# Range Hood Fan



## MacTeam (Jul 27, 2008)

Brand new 295RE The light on the range hood works but the fan doesn't. Any suggestions? I would imagine that the fan and the light would be on the same fuse but then again, no fuses are blown either. Suggestions? hate to go back to dealer for something like that.


----------



## Ridgway-Rangers (Apr 18, 2008)

It is on the same fuse. My bet is a loose wire. You can drop the internal motor light assembly and check for a bad conection.
Brian


----------



## Joe/GA (Aug 14, 2009)

Congrats on your new camper! I hope you have many happy camping trips in it!
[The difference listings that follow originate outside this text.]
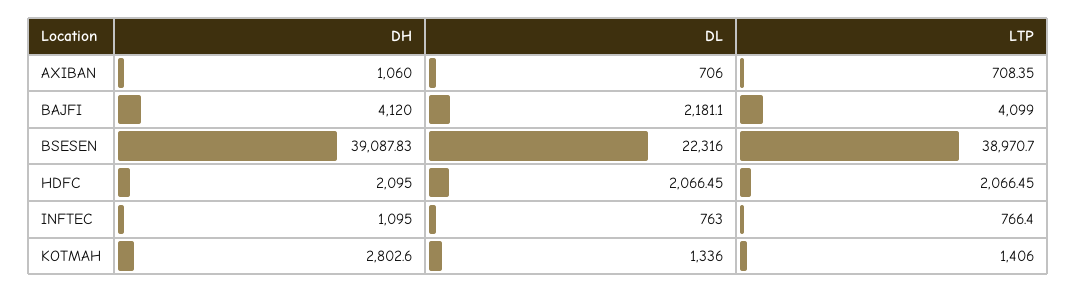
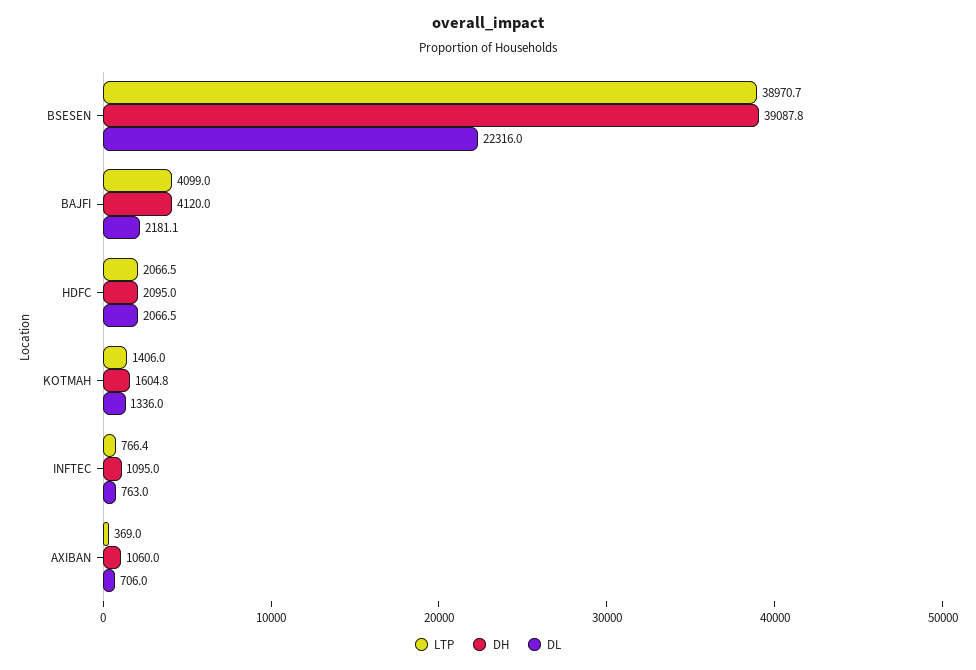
  {
    "DH": {
      "AXIBAN": 1060,
      "BAJFI": 4120,
      "BSESEN": 39087.83,
      "HDFC": 2095,
      "INFTEC": 1095,
-     "KOTMAH": 2802.6
+     "KOTMAH": 1604.8
    },
    "DL": {
      "AXIBAN": 706,
      "BAJFI": 2181.1,
      "BSESEN": 22316,
      "HDFC": 2066.45,
      "INFTEC": 763,
      "KOTMAH": 1336
    },
    "LTP": {
-     "AXIBAN": 708.35,
+     "AXIBAN": 369,
      "BAJFI": 4099,
      "BSESEN": 38970.7,
      "HDFC": 2066.45,
      "INFTEC": 766.4,
      "KOTMAH": 1406
    }
  }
If it's not a loose wire, it could be that something is jamming the blades so they cannot turn. While I was searching for used campers, I was checking that everything operated properly. When I tried the fan, nothing happened. I did a little investigating and pulled out the filter and found that a dirt dauber nest was holding the blades fast to the fan housing.
BTW, on the theory of loose wires...I found a poor crimp connection in my camper. I was adding another light to my bedroom and removed the existing light to access the wires. While pulling the slack out, a wire pulled loose from the crimp connection. I've been in the electrical and electronics business since the '60's and I know crimping. A good crimp connection will not pull apart. This connection never had the proper force applied to the crimp. Makes me wonder how many more bad connections I might have in my camper!


----------